Wilson wrote in an essay for the 1977 book "Edward Weston Nudes."
"We had broken the backbone of that strong bond of love and
understanding that keeps daily life from turning stale and deadly."
She fell from her place as "exalted goddess to the more human,
unenviable, and inglorious role of helpmate and art wife," author
Francine Prose wrote of Wilson in her 2002 book, "The Lives of the
Muses."
She left Weston in 1945. Soon afterward, she met Noel Harris, a labor
activist who lived in Eureka.
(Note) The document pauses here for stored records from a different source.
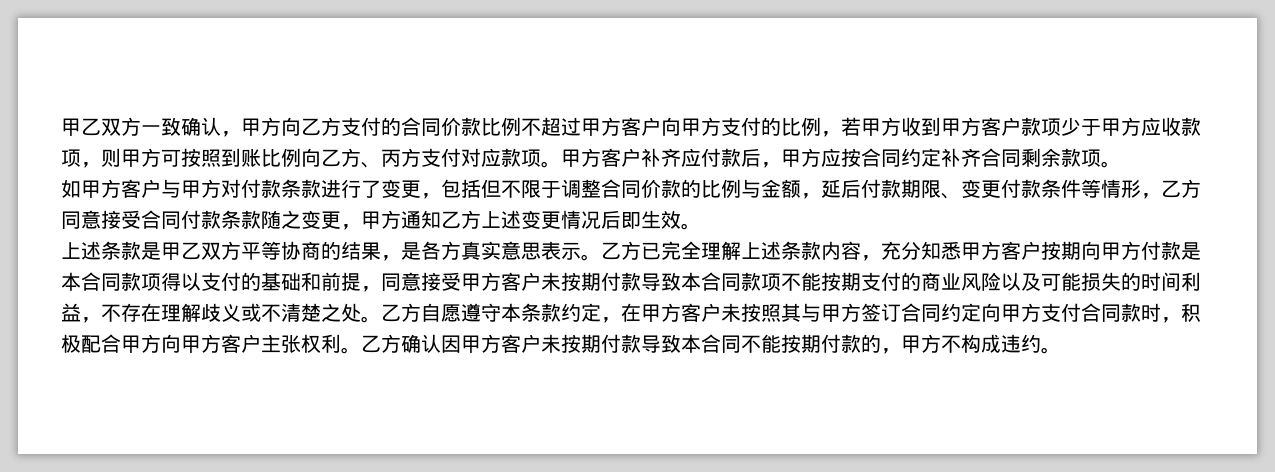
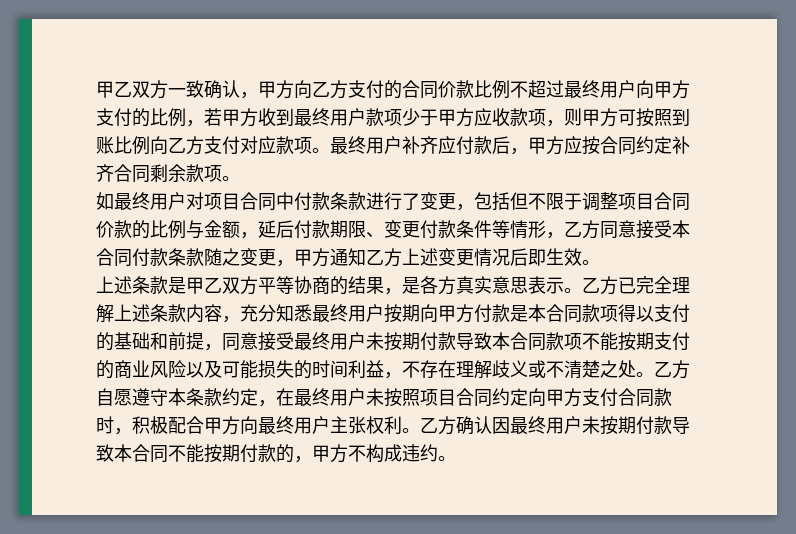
[581,117,641,136] 甲方客 -> [564,80,618,98] 最终用
[941,117,1001,136] 甲方客 -> [294,108,348,126] 最终用
[361,148,421,168] 、丙方 -> (204, 145) none
[561,148,621,167] 甲方客 -> [330,136,384,154] 最终用
[81,179,241,198] 甲方客户与甲方对 -> [114,192,294,211] 最终用户对项目合同中
(601, 188) none -> [618,193,654,210] 项目
(141, 219) none -> [672,220,690,238] 本
[961,241,1021,260] 甲方客 -> [312,304,366,322] 最终用
[461,272,521,291] 甲方客 -> [294,332,348,350] 最终用
[641,303,701,322] 甲方客 -> [294,388,348,406] 最终用
[781,303,901,322] 其与甲方签订 -> [420,389,456,406] 项目
[181,334,241,353] 甲方客 -> [258,416,312,434] 最终用
[461,334,521,353] 甲方客 -> [510,416,564,434] 最终用

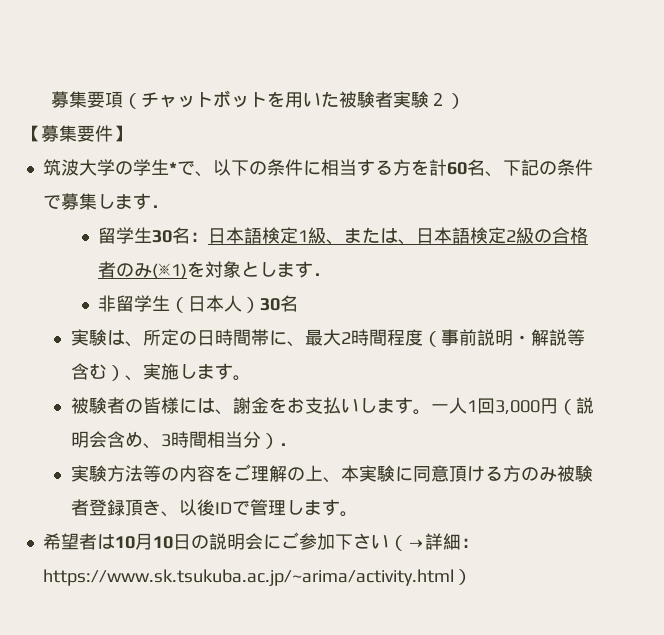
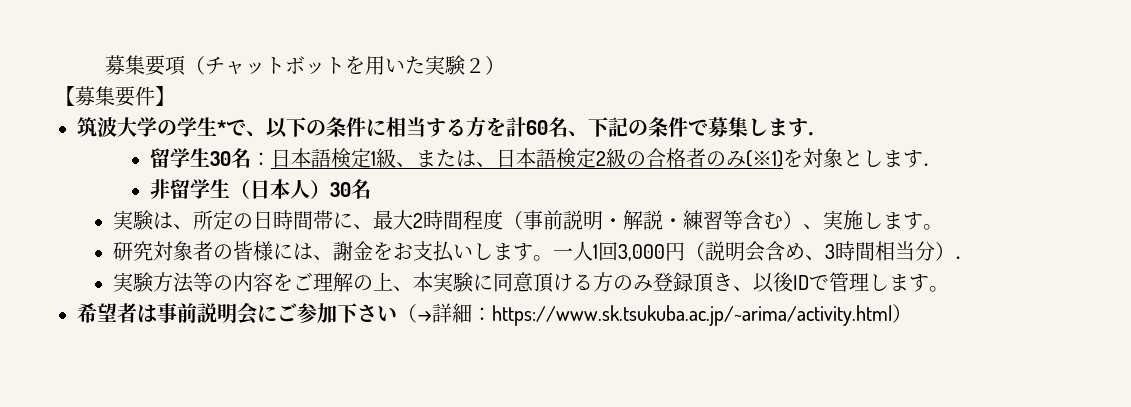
[338,91,393,108] 被験者 -> (425, 65) none
(567, 337) none -> [663,210,724,230] ・練習
[70,397,107,414] 被験 -> [113,241,194,261] 研究対象
[556,465,593,482] [70,499,89,516] 被験者 -> (654, 283) none
[114,533,209,550] 10月10日の -> [157,303,197,323] 事前

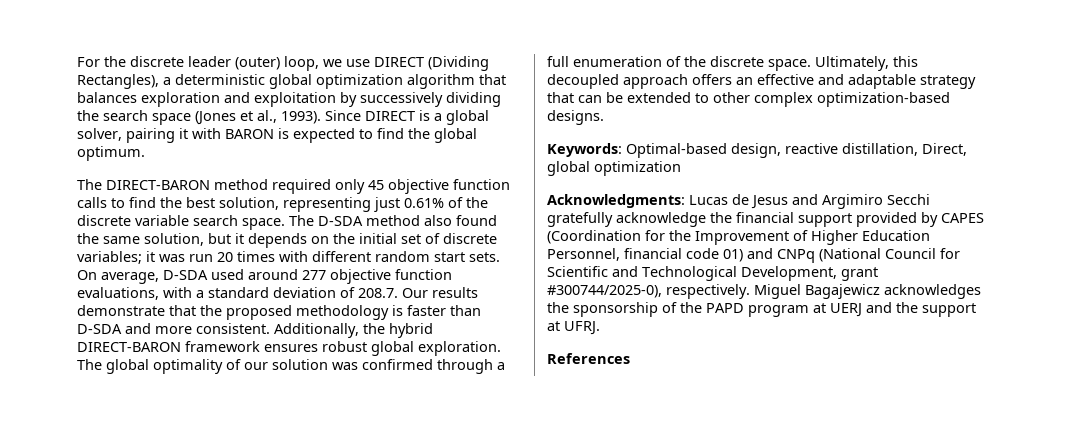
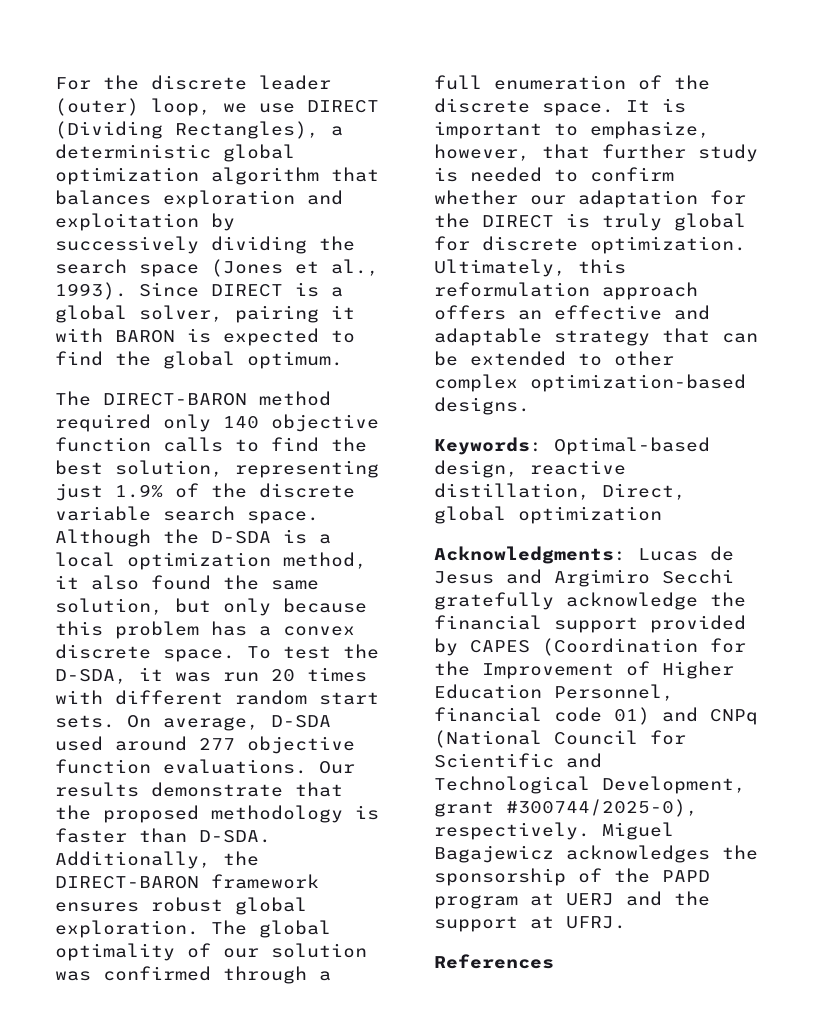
[368,180,384,190] 45 -> [223,416,259,429] 140
[404,198,444,208] 0.61% -> [115,484,163,498] 1.9%
[289,215,420,226] The D-SDA method -> [55,529,331,547] [55,552,367,570] [55,575,79,589] Although the D-SDA is a local optimization method, it
[235,233,497,248] [77,251,142,264] it depends on the initial set of discrete variables; -> [223,598,367,616] [55,621,355,639] [55,644,379,662] [55,669,127,684] only because this problem has a convex discrete space. To test the D-SDA,
[77,287,398,300] evaluations, with a standard deviation of 208.7. -> [163,759,307,774] evaluations.
[77,323,270,334] D-SDA and more consistent. -> [199,830,271,843] D-SDA.
[389,323,433,338] hybrid -> (259, 858) none
(811, 65) none -> [626,98,686,113] [434,121,710,139] [434,144,758,162] [434,167,674,182] [434,190,746,208] [434,213,746,231] [434,236,746,254] It is important to emphasize, however, that further study is needed to confirm whether our adaptation for the DIRECT is truly global for discrete optimization.
[547,74,619,89] decoupled -> [434,282,590,297] reformulation

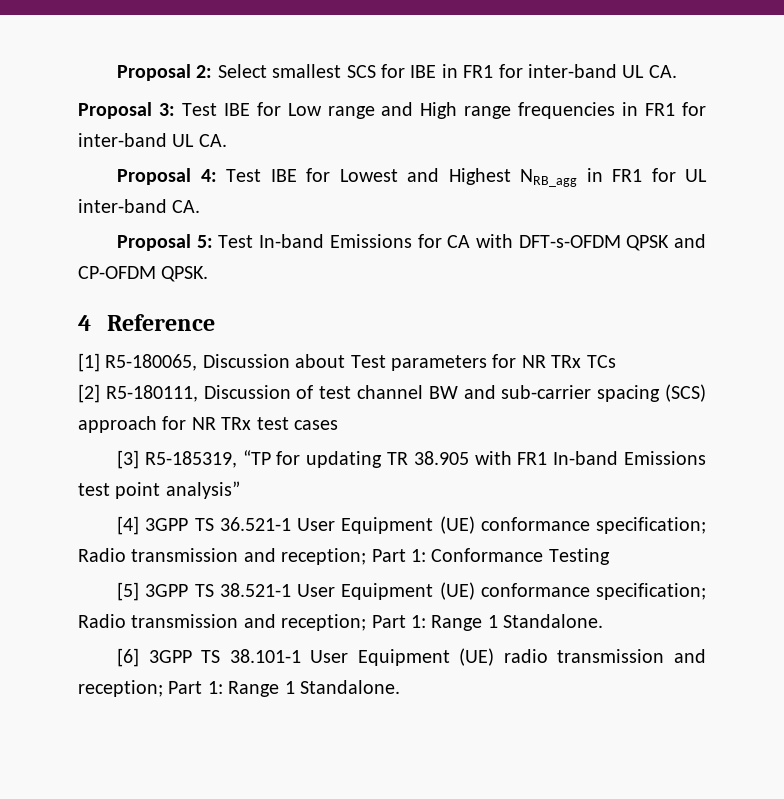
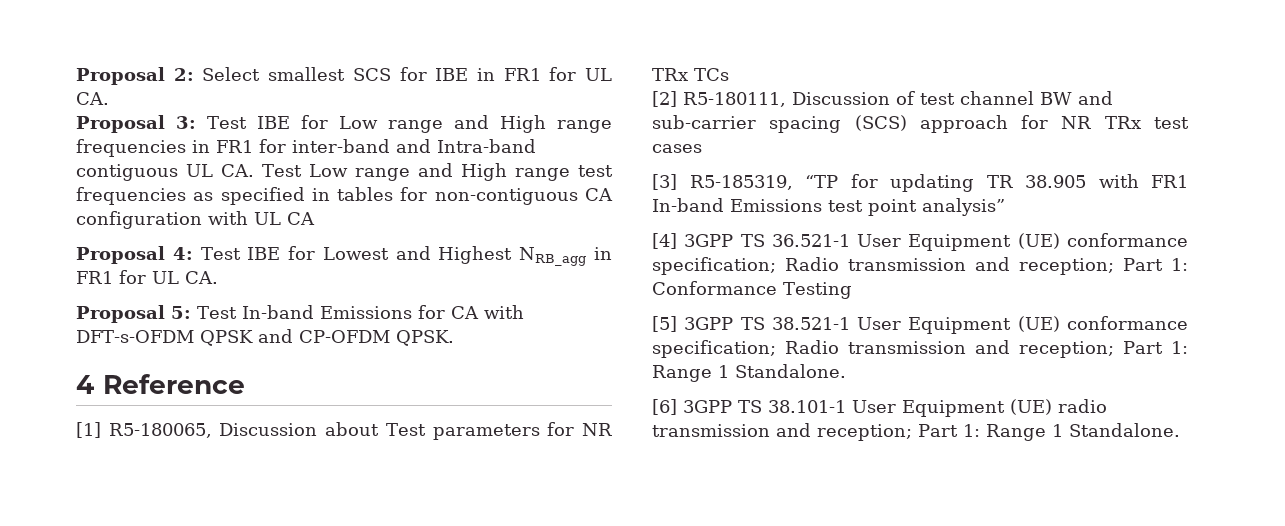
[528,64,618,78] inter-band -> (577, 74) none
[172,134,227,147] UL CA. -> [396,139,536,153] [76,163,613,181] [76,187,613,205] [76,211,315,229] and Intra-band contiguous UL CA. Test Low range and High range test frequencies as specified in tables for non-contiguous CA configuration with UL CA
[78,199,167,213] inter-band -> (179, 277) none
They married in December 1946, the day
after her divorce from Weston was finalized.
"I can see now that falling in love with another person finally allowed
me to leave Edward, something my physical absence from Wildcat Hill
hadn't accomplished," she wrote in her memoir.
During her second marriage Wilson had two children, Anita and Rachel.
She worked various jobs and also taught creative writing. The marriage
to Harris ended in divorce but they remained close friends.
Weston stayed in the house he and Wilson shared. She owned it but rented
it to him. Eventually she sold it to him for $10,000. He died there, of
Parkinson's disease, in 1958. She continued writing to him through most
of his life.
"I would love to see your children," Weston wrote to Wilson in September
1955. She brought them to him. It was their last meeting.
Rourke is a former Times staff writer.